====== MATERIAL SHOWN

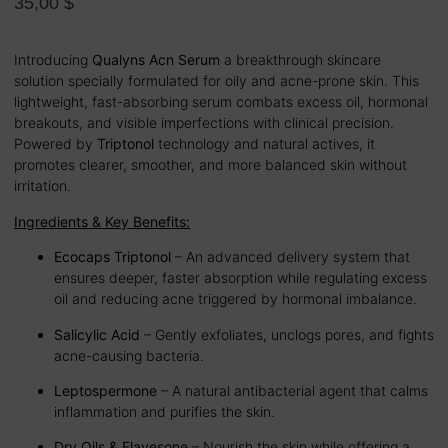
35,00
$
Introducing
Qualyns Acn Serum
a breakthrough skincare
solution specially formulated for oily and acne-prone skin. This
lightweight, fast-absorbing serum combats excess oil, hormonal
breakouts, and visible imperfections with clinical precision.
Powered by
Triptonol
technology and natural actives, it
promotes clearer, smoother, and more balanced skin without
irritation.
Ingredients & Key Benefits:
Ecocaps Triptonol
– An advanced delivery system that
ensures deeper, faster absorption while regulating excess
oil and reducing acne triggered by hormonal imbalance.
Salicylic Acid
– Gently exfoliates, unclogs pores, and fights
acne-causing bacteria.
Leptospermone
– A natural antibacterial agent that calms
inflammation and purifies the skin.
Dry Oils & Flavesone
– Nourish the skin while offering a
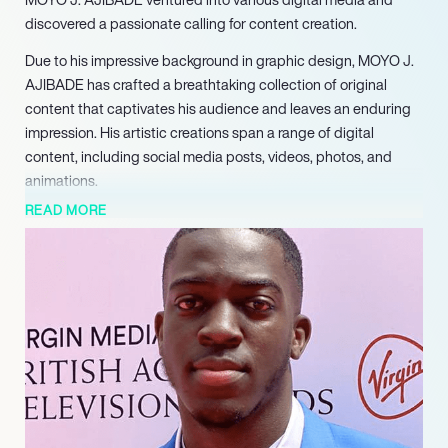
discovered a passionate calling for content creation.
Due to his impressive background in graphic design, MOYO J.
AJIBADE has crafted a breathtaking collection of original
content that captivates his audience and leaves an enduring
impression. His artistic creations span a range of digital
content, including social media posts, videos, photos, and
animations.
READ MORE
At the beginning of his career, MOYO J. AJIBADE worked as a
freelance graphic designer until he shared his work on social
media. His content effortlessly captured the attention of the
digital world, propelling YourBoyMoyo into fame with his viral
content. He now possesses a burgeoning network of followers
across multiple social media platforms, such as Instagram,
Twitter, and TikTok.
YourBoyMoyo’s content is characterized by its wit,
inventiveness, and authenticity, which explains why he has
cultivated such a devoted following. He is also renowned for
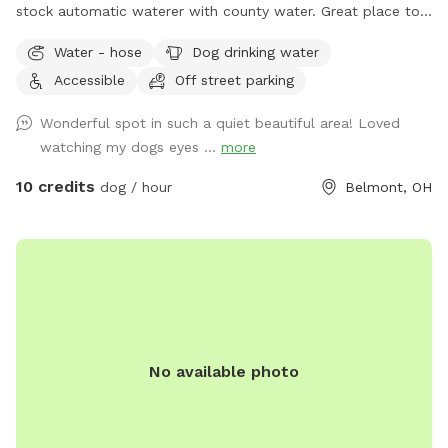
stock automatic waterer with county water. Great place to
see neighboring farm animals, deer, and sunsets. Down the
Water - hose
Dog drinking water
road from a gorgeous old farm house turned Air BnB!
Accessible
Off street parking
https://www.airbnb.com/rooms/33450347?
viralityEntryPoint=1&s=76
Wonderful spot in such a quiet beautiful area! Loved
watching my dogs eyes ...
more
10 credits
dog / hour
Belmont, OH
No available photo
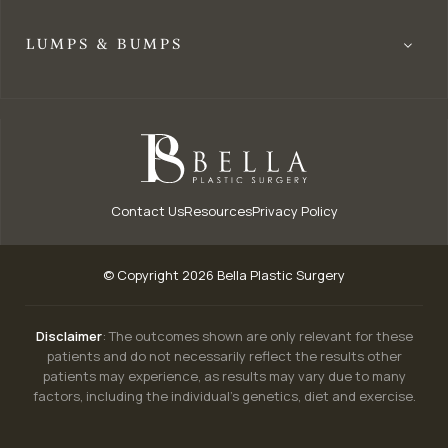
LUMPS & BUMPS
Contact Us
Resources
Privacy Policy
© Copyright 2026 Bella Plastic Surgery
Disclaimer
: The outcomes shown are only relevant for these
patients and do not necessarily reflect the results other
patients may experience, as results may vary due to many
factors, including the individual’s genetics, diet and exercise.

============

WHAT IS NEEDED » In the copy, include every record exactly and no pictures at all.

ANSWER »
35,00
$
Introducing
Qualyns Acn Serum
a breakthrough skincare
solution specially formulated for oily and acne-prone skin. This
lightweight, fast-absorbing serum combats excess oil, hormonal
breakouts, and visible imperfections with clinical precision.
Powered by
Triptonol
technology and natural actives, it
promotes clearer, smoother, and more balanced skin without
irritation.
Ingredients & Key Benefits:
Ecocaps Triptonol
– An advanced delivery system that
ensures deeper, faster absorption while regulating excess
oil and reducing acne triggered by hormonal imbalance.
Salicylic Acid
– Gently exfoliates, unclogs pores, and fights
acne-causing bacteria.
Leptospermone
– A natural antibacterial agent that calms
inflammation and purifies the skin.
Dry Oils & Flavesone
– Nourish the skin while offering a
discovered a passionate calling for content creation.
Due to his impressive background in graphic design, MOYO J.
AJIBADE has crafted a breathtaking collection of original
content that captivates his audience and leaves an enduring
impression. His artistic creations span a range of digital
content, including social media posts, videos, photos, and
animations.
READ MORE
At the beginning of his career, MOYO J. AJIBADE worked as a
freelance graphic designer until he shared his work on social
media. His content effortlessly captured the attention of the
digital world, propelling YourBoyMoyo into fame with his viral
content. He now possesses a burgeoning network of followers
across multiple social media platforms, such as Instagram,
Twitter, and TikTok.
YourBoyMoyo’s content is characterized by its wit,
inventiveness, and authenticity, which explains why he has
cultivated such a devoted following. He is also renowned for
stock automatic waterer with county water. Great place to
see neighboring farm animals, deer, and sunsets. Down the
Water - hose
Dog drinking water
road from a gorgeous old farm house turned Air BnB!
Accessible
Off street parking
https://www.airbnb.com/rooms/33450347?
viralityEntryPoint=1&s=76
Wonderful spot in such a quiet beautiful area! Loved
watching my dogs eyes ...
more
10 credits
dog / hour
Belmont, OH
No available photo
LUMPS & BUMPS
Contact Us
Resources
Privacy Policy
© Copyright 2026 Bella Plastic Surgery
Disclaimer
: The outcomes shown are only relevant for these
patients and do not necessarily reflect the results other
patients may experience, as results may vary due to many
factors, including the individual’s genetics, diet and exercise.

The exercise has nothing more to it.